--- Exercise instructions ---
Extend the passage on vaccine uptake in Bolton and London, beginning after its final sentence.

--- Selected passage ---
####

But Yasmin Qureshi, the Labour MP for Bolton South East, has argued that it is not simply hesitancy that has prevented people from getting protection. She told BBC Newsnight on Monday that the vaccine rollout was initially “done in one place in the town centre with only about six vaccinators to cover a huge area and a huge population”.
“Some people had to use two or three buses to get into the town centre,” she said. “A lot of these people were on zero-hours contracts or living in multi-generational homes and they weren’t able to be contacted.”
Qureshi pointed out that 6,200 people were vaccinated at a temporary site in south-west Bolton over the weekend, suggesting that better access was now helping to drive up numbers.
Her comments were backed by Kevin Fenton, London regional director for Public Health England, who told BBC Radio 4’s Today programme: “One thing we mustn’t do is lay the blame of low uptake at the feet of any particular community.”
He acknowledged that vaccine hesitancy was contributing to low rates of uptake in “some communities” in the capital, but said the reasons why people don’t get vaccinated vary. “It has to do with trust, it may be to do with access, it may be the time at which the vaccination centres are open that don’t facilitate access, for example, to key workers.”
Data from YouGov shows that the UK continues to have the highest “vaccination willingness” in the world, with 90% of those surveyed at the beginning of the month happy to have a jab.

####

--- Supplied records ---
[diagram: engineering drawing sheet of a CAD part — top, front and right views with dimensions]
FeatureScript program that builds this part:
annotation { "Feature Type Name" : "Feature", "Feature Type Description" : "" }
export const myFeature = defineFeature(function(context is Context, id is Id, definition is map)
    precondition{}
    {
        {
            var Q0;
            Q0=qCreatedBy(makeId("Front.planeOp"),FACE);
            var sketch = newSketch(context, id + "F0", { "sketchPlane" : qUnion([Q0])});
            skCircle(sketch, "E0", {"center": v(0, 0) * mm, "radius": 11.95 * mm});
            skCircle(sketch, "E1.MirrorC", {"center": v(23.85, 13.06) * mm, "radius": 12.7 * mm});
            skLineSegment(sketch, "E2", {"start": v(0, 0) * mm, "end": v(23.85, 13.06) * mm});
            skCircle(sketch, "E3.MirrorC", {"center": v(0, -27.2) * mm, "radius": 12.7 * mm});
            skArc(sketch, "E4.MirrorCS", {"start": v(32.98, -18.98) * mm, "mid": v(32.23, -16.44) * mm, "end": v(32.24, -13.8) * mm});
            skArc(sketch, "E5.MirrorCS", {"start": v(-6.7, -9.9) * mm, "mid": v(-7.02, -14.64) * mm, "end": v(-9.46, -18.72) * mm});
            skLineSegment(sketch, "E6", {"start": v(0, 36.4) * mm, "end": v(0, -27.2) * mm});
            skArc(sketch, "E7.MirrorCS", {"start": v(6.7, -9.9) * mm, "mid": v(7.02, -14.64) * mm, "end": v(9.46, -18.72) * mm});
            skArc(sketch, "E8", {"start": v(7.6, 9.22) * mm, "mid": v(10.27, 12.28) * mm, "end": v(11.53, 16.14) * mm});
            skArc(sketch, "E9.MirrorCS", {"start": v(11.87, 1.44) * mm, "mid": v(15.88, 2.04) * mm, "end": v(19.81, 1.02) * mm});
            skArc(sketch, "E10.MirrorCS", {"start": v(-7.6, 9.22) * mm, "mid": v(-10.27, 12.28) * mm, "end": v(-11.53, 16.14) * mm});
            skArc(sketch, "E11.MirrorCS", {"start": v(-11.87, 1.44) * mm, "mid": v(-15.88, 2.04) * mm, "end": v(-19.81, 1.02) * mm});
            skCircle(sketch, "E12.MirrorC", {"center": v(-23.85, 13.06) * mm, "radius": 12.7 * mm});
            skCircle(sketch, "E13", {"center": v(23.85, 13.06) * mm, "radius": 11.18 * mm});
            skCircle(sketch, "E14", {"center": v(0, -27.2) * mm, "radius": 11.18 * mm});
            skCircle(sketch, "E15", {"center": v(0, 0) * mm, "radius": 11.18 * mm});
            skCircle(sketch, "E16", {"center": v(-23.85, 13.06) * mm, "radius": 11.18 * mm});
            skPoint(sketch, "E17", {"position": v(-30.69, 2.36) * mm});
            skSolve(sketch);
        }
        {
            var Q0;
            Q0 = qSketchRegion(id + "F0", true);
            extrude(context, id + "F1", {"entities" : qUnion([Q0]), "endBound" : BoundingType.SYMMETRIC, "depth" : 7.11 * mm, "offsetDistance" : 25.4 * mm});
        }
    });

####

--- Solved exercise ---
But, for the sceptical 10%, months of media coverage focusing on collective responsibility “hasn’t cut through”, says Daniel Freeman, professor of clinical psychology at the University of Oxford.
After a year of research, Freeman and the Oxford Coronavirus Explanations, Attitudes and Narratives Surveys (OCEANS) team have found that the best way to counter concerns is to highlight the personal benefits of the vaccine.
The hesitant “don’t accept that taking a vaccine means we’re all better off” and they tend to believe that Covid is not a “big danger to their health”. They are concerned that vaccines may be “ineffective or downright harmful”, and “the rapid development of COVID-19 vaccines reinforces these concerns”, he writes on The Conversation. Behind these ideas “often lies mistrust”.
“When it comes to persuading the vaccine hesitant, our research shows that we need to listen, understand concerns and address them seriously,” says Freeman. “No message will be truly effective if the messenger has not earned trust, nor if it doesn’t account for the desires and worries of those receiving it.”